● **REQUIREMENT**
Beginning with the opening line of the entries, return every line through the one containing "Subastarán balón con que Maradona anotó", both included, and nothing else. Omit pictures.

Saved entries
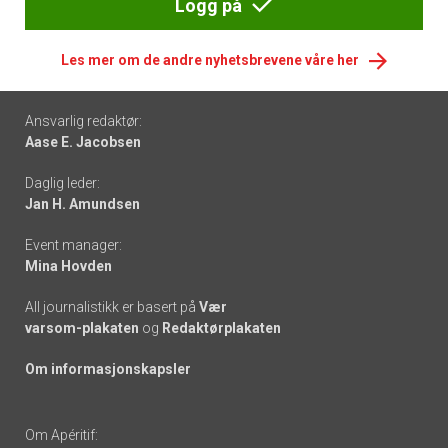
Logg på
Les mer om de andre nyhetsbrevene våre her
Footer
Ansvarlig redaktør:
Aase E. Jacobsen
-
Daglig leder:
links
Jan H. Amundsen
Event manager:
Mina Hovden
All journalistikk er basert på
Vær
varsom-plakaten
og
Redaktørplakaten
Om informasjonskapsler
Om Apéritif:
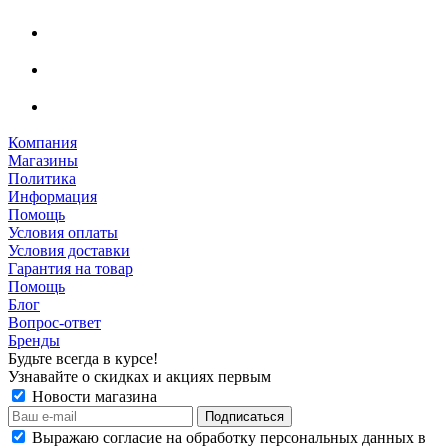
Компания
Магазины
Политика
Информация
Помощь
Условия оплаты
Условия доставки
Гарантия на товар
Помощь
Блог
Вопрос-ответ
Бренды
Будьте всегда в курсе!
Узнавайте о скидках и акциях первым
Новости магазина
Выражаю согласие на обработку персональных данных в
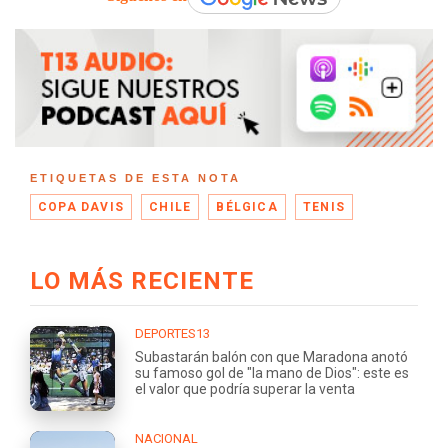
ETIQUETAS DE ESTA NOTA
COPA DAVIS
CHILE
BÉLGICA
TENIS
LO MÁS RECIENTE
DEPORTES13
Subastarán balón con que Maradona anotó
su famoso gol de "la mano de Dios": este es
el valor que podría superar la venta
NACIONAL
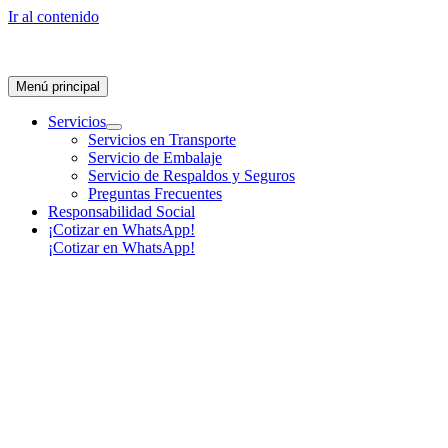
Ir al contenido
Menú principal
Servicios
Servicios en Transporte
Servicio de Embalaje
Servicio de Respaldos y Seguros
Preguntas Frecuentes
Responsabilidad Social
¡Cotizar en WhatsApp!
¡Cotizar en WhatsApp!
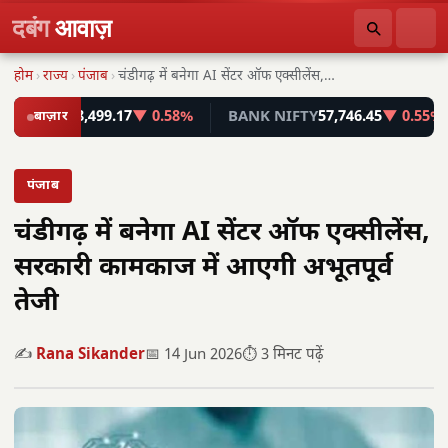
दबंग
आवाज़
होम
›
राज्य
›
पंजाब
›
चंडीगढ़ में बनेगा AI सेंटर ऑफ एक्सीलेंस, सरकारी…
ENSEX
बाज़ार
78,499.17
▼ 0.58%
BANK NIFTY
57,746.45
▼ 0.55%
पंजाब
चंडीगढ़ में बनेगा AI सेंटर ऑफ एक्सीलेंस,
सरकारी कामकाज में आएगी अभूतपूर्व
तेजी
✍️
Rana Sikander
📅 14 Jun 2026
⏱️ 3 मिनट पढ़ें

● **ANSWER SPACE**
Logg på
Les mer om de andre nyhetsbrevene våre her
Footer
Ansvarlig redaktør:
Aase E. Jacobsen
-
Daglig leder:
links
Jan H. Amundsen
Event manager:
Mina Hovden
All journalistikk er basert på
Vær
varsom-plakaten
og
Redaktørplakaten
Om informasjonskapsler
Om Apéritif:
Компания
Магазины
Политика
Информация
Помощь
Условия оплаты
Условия доставки
Гарантия на товар
Помощь
Блог
Вопрос-ответ
Бренды
Будьте всегда в курсе!
Узнавайте о скидках и акциях первым
Новости магазина
Выражаю согласие на обработку персональных данных в
ETIQUETAS DE ESTA NOTA
COPA DAVIS
CHILE
BÉLGICA
TENIS
LO MÁS RECIENTE
DEPORTES13
Subastarán balón con que Maradona anotó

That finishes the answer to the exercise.